For this same, hypothetical Republican, a registered Republican who votes regularly in Republican primaries is also not in the persuadable universe. Why? Because they are probably already persuaded by the “R” after the candidate’s name. Why waste your resources persuading them of what they already believe?
During the canvass, the goal is to identify voters who indicated they will likely vote for your candidate. These voters will eventually be put into your GOTV or “run” universe (on election day, reminding voters to turn out and getting them to the polls is calling “running votes,” hence run universe).

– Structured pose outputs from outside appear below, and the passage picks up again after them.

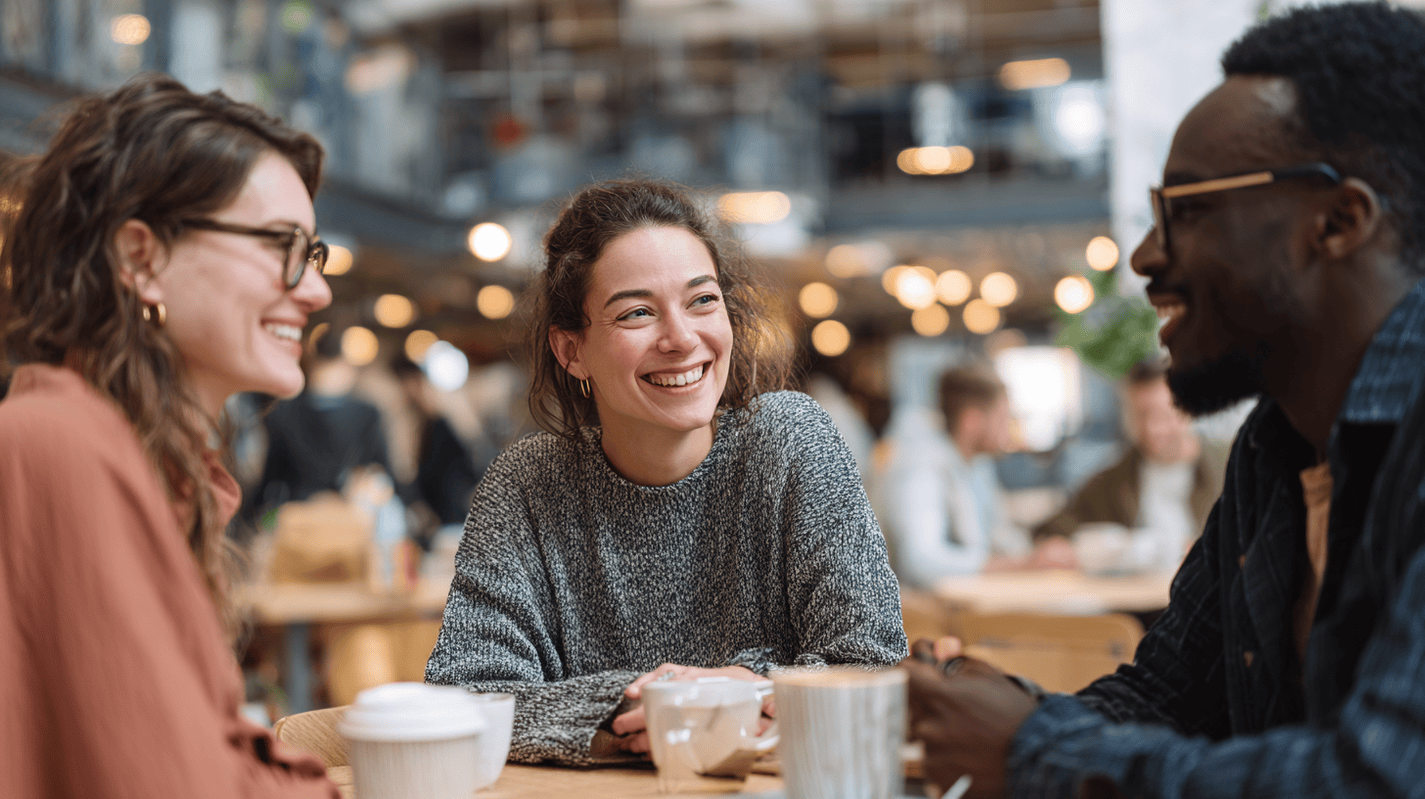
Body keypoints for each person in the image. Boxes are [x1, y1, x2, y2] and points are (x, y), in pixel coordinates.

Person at [903, 4, 1425, 798]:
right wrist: (993, 707)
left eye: (1185, 211)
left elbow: (1376, 778)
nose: (1146, 256)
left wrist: (1027, 749)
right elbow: (1164, 699)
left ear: (1337, 221)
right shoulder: (1273, 447)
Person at [423, 179, 907, 765]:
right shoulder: (527, 485)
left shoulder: (789, 441)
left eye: (702, 301)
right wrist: (657, 706)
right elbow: (464, 698)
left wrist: (739, 687)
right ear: (571, 350)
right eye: (637, 313)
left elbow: (873, 665)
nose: (681, 338)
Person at [0, 75, 337, 797]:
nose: (317, 290)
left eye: (312, 253)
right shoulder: (64, 446)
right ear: (141, 258)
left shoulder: (150, 464)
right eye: (281, 245)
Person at [1030, 359, 1229, 573]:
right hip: (1140, 592)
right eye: (1140, 415)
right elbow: (1053, 528)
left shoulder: (1231, 466)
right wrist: (1059, 547)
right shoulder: (1114, 480)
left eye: (1163, 414)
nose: (1152, 429)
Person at [880, 364, 1032, 590]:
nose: (1009, 430)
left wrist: (1035, 556)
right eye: (1002, 418)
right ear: (972, 421)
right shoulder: (920, 466)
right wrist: (1018, 565)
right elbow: (920, 562)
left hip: (962, 601)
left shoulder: (977, 465)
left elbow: (997, 535)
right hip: (918, 607)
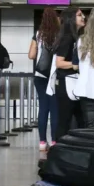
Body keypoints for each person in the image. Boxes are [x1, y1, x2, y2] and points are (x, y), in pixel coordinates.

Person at [29, 8, 61, 150]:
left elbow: (31, 55)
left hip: (40, 75)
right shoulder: (60, 34)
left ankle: (42, 142)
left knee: (43, 108)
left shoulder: (38, 34)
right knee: (55, 109)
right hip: (55, 75)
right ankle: (54, 141)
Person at [52, 7, 86, 140]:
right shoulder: (68, 38)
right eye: (79, 15)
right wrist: (77, 65)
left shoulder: (76, 37)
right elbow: (59, 63)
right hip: (66, 82)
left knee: (74, 119)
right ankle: (58, 150)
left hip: (71, 82)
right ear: (71, 19)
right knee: (65, 120)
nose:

The goal is to create run universe that is equal to your “win” number (the number of votes you think you need to win – plus a cushion, so you’re not just threading the needle). However, it is unlikely you will identify that many voters, so your run universe will be boosted with voters who are likely to be on your side without needing to be persuaded. That will include not just partisans, but also people who identify with the candidate for other reasons. An example of that would be Mayor Bob Hackworth run universe for the Democratic primary for CD 10 including not just identified voters, but also all Democrats in Dunedin, who are sufficiently likely to vote for their hometown candidate over the other candidates to run virtually all of them leading up to the primary.
A good field plan includes multiple contacts to the run universe over the last week. I like to make one contact to everyone over the Friday, Saturday, and Sunday before the election, another contact the day before, and then nonstop efforts on Election Day to keep contacting everyone in your universe until they have voted or the polls are close.
If you do this people will tell that you will lose votes. They are wrong. Winning campaigns rely on multiple contacts to every voter. The trick is to vary the contacts so they are not all on the phone (see this article about Obama’s text messaging campaign). As a final rebuttal to the naysayers, I will point out President Bush’s 2004 contacted their voters many times leading up to the first Tuesday after the first Monday in November and, well, things seemed to work out ok for them.
The one issue I haven’t mentioned is absentee ballots. Campaigns generally encourage their run universe to vote absentee and their persuasion universe also includes virtually everyone who has requested an absentee ballot. Why? Because someone who requests an absentee ballot is a very, very likely voter. The question is less whether or not they will vote, but who they will vote for.